Explicitly show, using numbers, that in general NxN matrix multiplication is not commutative. Show this for all N > 1.

If I make a matrix A, 2x2,

1 2
3 4

and multiply by matrix B, also 2x2

5 6
7 8

I get AB =/=BA

If I multiply a new matrix A, 3x3,

1 2 3
4 5 6
7 8 9

by a new matrix B, 3x3,

10 11 12
13 14 15
16 17 18

I get AB=/=BA

Ok... but how do I show that this holds for ALL n > 1? I have to do this explicitly using real numbers.

There is a simple way to make a smaller matrix into a larger matrix.

hi mathman44!
mathman44 said:
Ok... but how do I show that this holds for ALL n > 1? I have to do this explicitly using real numbers.

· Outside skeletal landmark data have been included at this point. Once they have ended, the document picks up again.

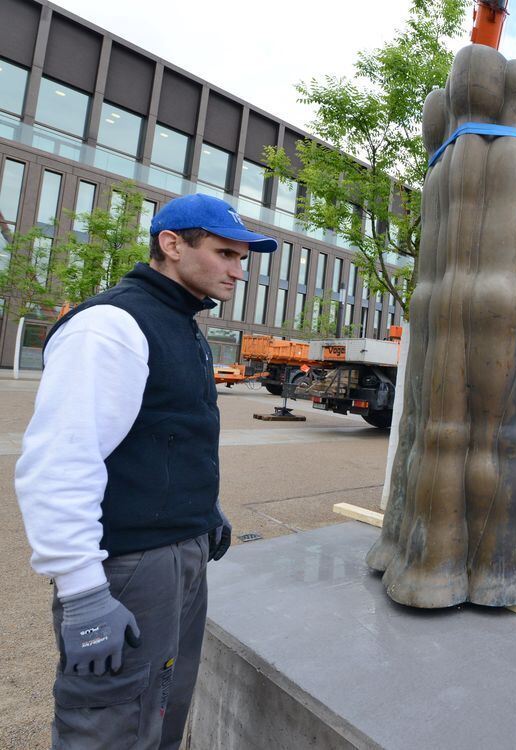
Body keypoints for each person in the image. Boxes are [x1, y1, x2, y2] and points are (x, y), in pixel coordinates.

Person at [16, 193, 277, 748]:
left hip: (179, 551)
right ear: (172, 244)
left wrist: (198, 511)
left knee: (160, 714)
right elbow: (61, 462)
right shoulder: (112, 325)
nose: (237, 271)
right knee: (112, 724)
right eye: (226, 254)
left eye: (243, 260)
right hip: (128, 565)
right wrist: (84, 594)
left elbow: (164, 436)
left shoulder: (179, 321)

try defining a matrix that's nearly all zeros, and a few 1s or -1s

## 1. What is an NxN matrix?

An NxN matrix is a matrix with equal number of rows and columns. The 'N' in NxN represents the size of the matrix, which can vary depending on the context.

## 2. What is matrix multiplication?

Matrix multiplication is a mathematical operation where two matrices are multiplied together to produce a third matrix. It involves multiplying each element of one matrix with the corresponding element of the other matrix and adding them to get the element of the resulting matrix.

## 3. What is meant by commutativity in matrix multiplication?

Commutativity in matrix multiplication means that the order of the matrices being multiplied does not affect the result. This means that the result of multiplying matrix A by matrix B will be the same as multiplying matrix B by matrix A.

## 4. Is matrix multiplication commutative for all matrices?

No, matrix multiplication is not commutative for all matrices. It is commutative only for square matrices, i.e. matrices with equal number of rows and columns. For non-square matrices, the order of multiplication will affect the result.

## 5. What is the significance of commutativity in matrix multiplication?

Commutativity in matrix multiplication allows for more efficient calculation and manipulation of matrices. It also helps in simplifying equations and finding solutions to systems of linear equations. Additionally, it is a fundamental property in many mathematical and scientific fields, such as physics and engineering.